Conclusie en gevolgen
10. Het beroep is gegrond. Dat betekent dat eisers gelijk krijgen en dat verweerder binnen twee weken alsnog een beslissing op bezwaar bekend moet maken. Als verweerder dat niet doet, moet hij een dwangsom betalen. Omdat het beroep gegrond is, krijgen eisers ook een vergoeding voor de proceskosten die zij hebben gemaakt. Verweerder moet dit betalen. Volgens het Besluit proceskosten bestuursrecht is dit een vast bedrag, omdat eisers een professionele (juridische) hulpverlener hebben ingeschakeld om voor hen een beroepschrift in te dienen. Omdat de zaak alleen gaat over de vraag of de beslistermijn is overschreden, wordt een lager bedrag toegekend (wegingsfactor 0,5). Verder zijn er geen kosten gemaakt die vergoed kunnen worden. Toegekend wordt € 437,50 (1 punt voor het indienen van het beroepschrift, met een waarde per punt van € 875,- en een wegingsfactor 0,5). Ook moet verweerder het door eisers betaalde griffierecht vergoeden.

Beslissing

De rechtbank:
- verklaart het beroep gegrond;
- vernietigt het met een besluit gelijk te stellen niet tijdig nemen van een besluit;
- stelt de door verweerder te betalen dwangsom vast op € 1.442,-;
- draagt verweerder op binnen twee weken na de dag van verzending van deze uitspraak alsnog een besluit te nemen op het bezwaar van eisers;
- bepaalt dat verweerder aan eisers een dwangsom van € 100,- moet betalen voor elke dag, waarmee hij de hiervoor genoemde termijn overschrijdt, met een maximum van € 7.500,-;
- bepaalt dat verweerder het door eisers betaalde griffierecht van € 187,- vergoedt;
- veroordeelt verweerder in de proceskosten van eisers tot een bedrag van € 437,50.
Deze uitspraak is gedaan door mr.
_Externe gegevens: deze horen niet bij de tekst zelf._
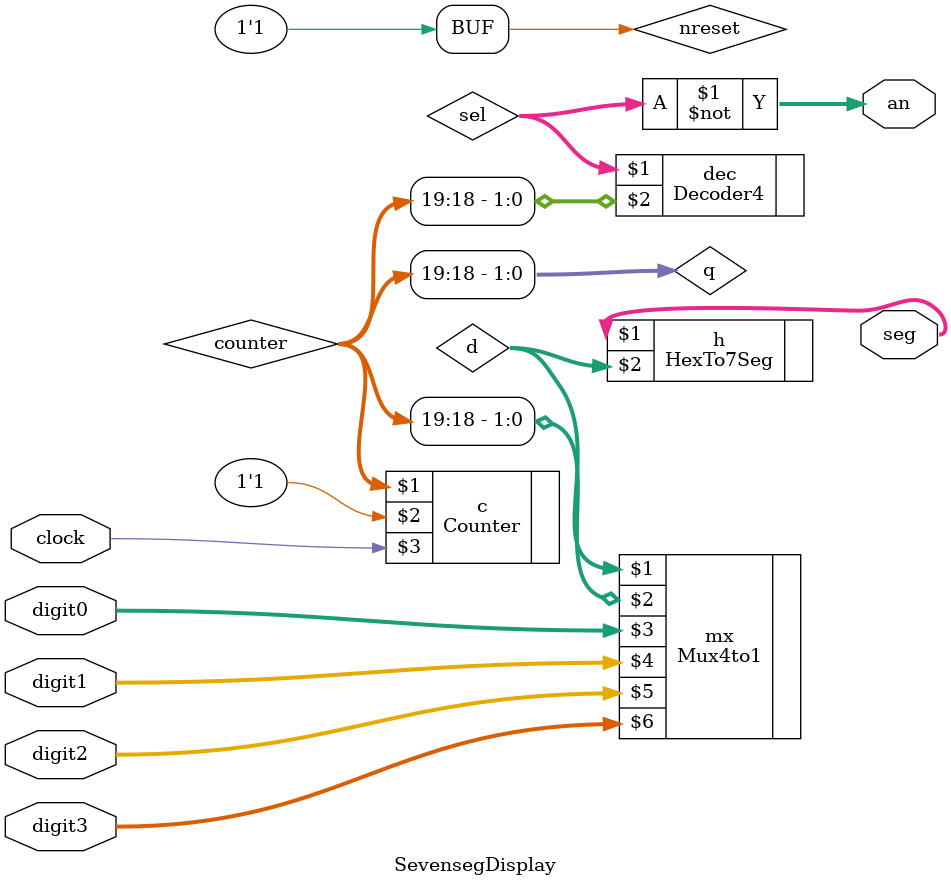
<source format=v>
`timescale 1ns / 1ps


module SevensegDisplay(
	output wire [6:0] seg,
	output wire [3:0] an,
    input [3:0] digit0,
    input [3:0] digit1,
    input [3:0] digit2,
    input [3:0] digit3,
	input clock
);
    wire [1:0] q;
    wire [3:0] d;
    wire [3:0] sel;
    wire [19:0] counter;
    reg nreset;

    assign q = {counter[19],counter[18]};
    assign an = ~sel;

    initial nreset <= 1;

    Counter #(20) c(counter,nreset,clock);
    Mux4to1 #(4) mx(d,q,digit0,digit1,digit2,digit3);
    Decoder4 dec(sel,q);
    HexTo7Seg h(seg,d);

endmodule

</source>
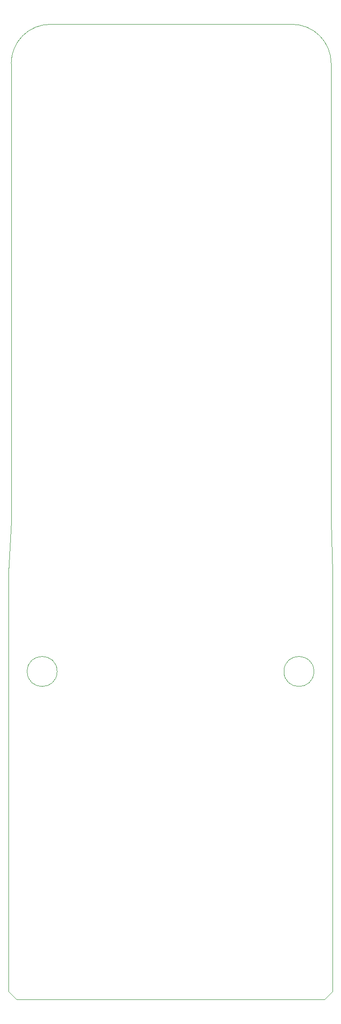
<source format=gm1>
G04 #@! TF.GenerationSoftware,KiCad,Pcbnew,(6.0.4)*
G04 #@! TF.CreationDate,2022-12-31T00:19:43-05:00*
G04 #@! TF.ProjectId,intellivision t-card replic,696e7465-6c6c-4697-9669-73696f6e2074,rev?*
G04 #@! TF.SameCoordinates,Original*
G04 #@! TF.FileFunction,Profile,NP*
%FSLAX46Y46*%
G04 Gerber Fmt 4.6, Leading zero omitted, Abs format (unit mm)*
G04 Created by KiCad (PCBNEW (6.0.4)) date 2022-12-31 00:19:43*
%MOMM*%
%LPD*%
G01*
G04 APERTURE LIST*
G04 #@! TA.AperFunction,Profile*
%ADD10C,0.100000*%
G04 #@! TD*
G04 #@! TA.AperFunction,Profile*
%ADD11C,0.120000*%
G04 #@! TD*
G04 APERTURE END LIST*
D10*
X89394141Y-106820859D02*
X89394141Y-24765000D01*
X147091400Y-115856200D02*
X146825859Y-106820859D01*
X97636960Y-133670000D02*
G75*
G03*
X97636960Y-133670000I-2688300J0D01*
G01*
X96379141Y-17780041D02*
G75*
G03*
X89394141Y-24765000I-41J-6984959D01*
G01*
X143731040Y-133670000D02*
G75*
G03*
X143731040Y-133670000I-2688300J0D01*
G01*
X88900000Y-115856200D02*
X89394141Y-106820859D01*
X88900000Y-183540000D02*
X88900000Y-115856200D01*
X146825859Y-24765000D02*
X146825859Y-106820859D01*
X96379141Y-17780000D02*
X139840859Y-17780000D01*
X147091400Y-183540000D02*
X147091400Y-115856200D01*
X146825900Y-24765000D02*
G75*
G03*
X139840859Y-17780000I-6985000J0D01*
G01*
D11*
X88900000Y-190930000D02*
X88900000Y-183540000D01*
X88900000Y-190930000D02*
X90350000Y-192380000D01*
X145641400Y-192380000D02*
X90350000Y-192380000D01*
X147091400Y-190930000D02*
X147091400Y-183540000D01*
X147091400Y-190930000D02*
X145641400Y-192380000D01*
M02*

</source>
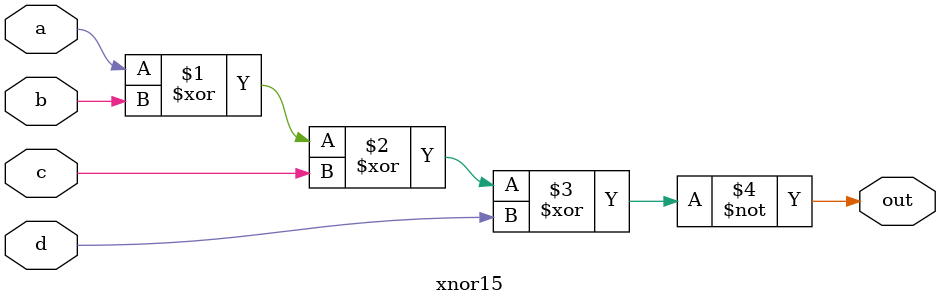
<source format=v>
module xnor15 (
    input wire a,
    input wire b,
    input wire c,
    input wire d,
    output wire out
);

assign out = ~(a ^ b ^ c ^ d);

endmodule

</source>
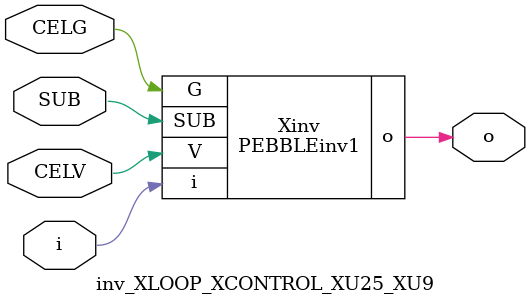
<source format=v>



module PEBBLEinv1 ( o, G, SUB, V, i );

  input V;
  input i;
  input G;
  output o;
  input SUB;
endmodule

//Celera Confidential Do Not Copy inv_XLOOP_XCONTROL_XU25_XU9
//Celera Confidential Symbol Generator
//5V Inverter
module inv_XLOOP_XCONTROL_XU25_XU9 (CELV,CELG,i,o,SUB);
input CELV;
input CELG;
input i;
input SUB;
output o;

//Celera Confidential Do Not Copy inv
PEBBLEinv1 Xinv(
.V (CELV),
.i (i),
.o (o),
.SUB (SUB),
.G (CELG)
);
//,diesize,PEBBLEinv1

//Celera Confidential Do Not Copy Module End
//Celera Schematic Generator
endmodule

</source>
A. Skerka, rechter, in aanwezigheid van M.M. Mulder, griffier. De uitspraak is in het openbaar uitgesproken op 26 november 2024.
griffier rechter
Een afschrift van deze uitspraak is verzonden aan partijen op:

Bent u het niet eens met deze uitspraak?

Voetnoten

1.Op grond van artikel 8:54 van de Algemene wet bestuursrecht (Awb).
2.Artikel 6:2, aanhef en onder b, in samenhang met artikel 7:1, eerste lid, aanhef en onder f, van de Awb.
3.Artikel 6:12, tweede lid, van de Awb.
4.Dit staat in artikel 7:10 van de Awb.
5.Op grond van artikel 7:10 van de Awb.
6.Artikel 8:55d, eerste lid, van de Awb.
7.Artikel 8:55d, derde lid, van de Awb.
8.Artikelen 4:17 en 4:18, eerste lid, van de Awb.